Among the sonorous festivities celebrating Rockefeller’s 28 newest alumni, the university honored two professors for their contributions to scientific education. At the Convocation Luncheon on June 20, President Paul Nurse bestowed the third annual Rockefeller University Distinguished Teaching Awards to Titia de Lange and John D. McKinney.

Established in 2005, the prize is awarded each year to one or two instructors for contributions that have had a significant impact on the university’s educational environment. Awardees, who are chosen by a committee made up of the university president and scientific vice presidents, receive a monetary prize and a plaque.

Dr. de Lange, Leon Hess Professor and head of the Laboratory of Cell Biology and Genetics, was one of the first scientists to isolate human telomeres, which protect the integrity of DNA during chromosome replication. She received bachelor’s, master’s and doctoral degrees from the University of Amsterdam.

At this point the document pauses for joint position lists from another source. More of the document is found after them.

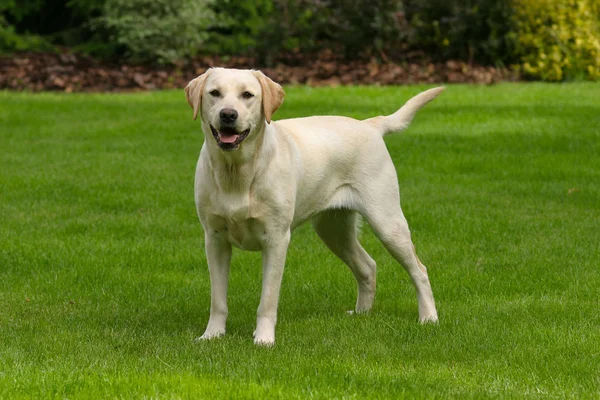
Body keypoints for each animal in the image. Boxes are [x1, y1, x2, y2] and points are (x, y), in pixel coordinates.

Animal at [185, 67, 442, 346]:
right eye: (214, 93)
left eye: (247, 95)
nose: (228, 115)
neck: (236, 172)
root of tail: (369, 124)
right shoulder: (214, 239)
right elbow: (218, 299)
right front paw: (212, 335)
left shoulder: (276, 239)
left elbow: (268, 299)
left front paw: (264, 339)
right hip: (333, 229)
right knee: (367, 265)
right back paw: (361, 314)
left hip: (387, 221)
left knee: (419, 270)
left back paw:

Following postdoctoral studies with Harold Varmus at the University of California, San Francisco, she came to Rockefeller as assistant professor in 1990. She was promoted to associate professor in 1994 and named full professor in 1997.

There was no course addressing cancer biology at Rockefeller before Dr. de Lange created one in the spring of 1999. Molecular Basis of Cancer, as the course is called, is designed to teach modern concepts in the regulation of growth control and its significance to cancer. The class is limited to 20 students, so that everyone can fully participate in the discussion periods that are central to the course’s format.

Dr. McKinney, who recently began a new professorship at the École Polytechnique Fédérale de Lausanne (EPFL) in Switzerland, was associate professor and head of Rockefeller’s Laboratory of Infection Biology. He received his Ph.D. from Rockefeller in 1994, and after a postdoc at the Albert Einstein College of Medicine, he returned to Rockefeller as assistant professor. He became associate professor in 2004. His research focuses on infectious disease, particularly on the tuberculosis bacterium, a leading cause of morbidity and mortality worldwide.

For the last several years, Dr. McKinney was the primary organizer of the Microbial Pathogenesis course, which he took over in the winter of 2001 from George Cross and Vincent Fischetti. The class, also taught by faculty of the Weill Medical College of Cornell University, focuses on the host-pathogen interactions and pathogenesis of bacterial, fungal and protozoan diseases.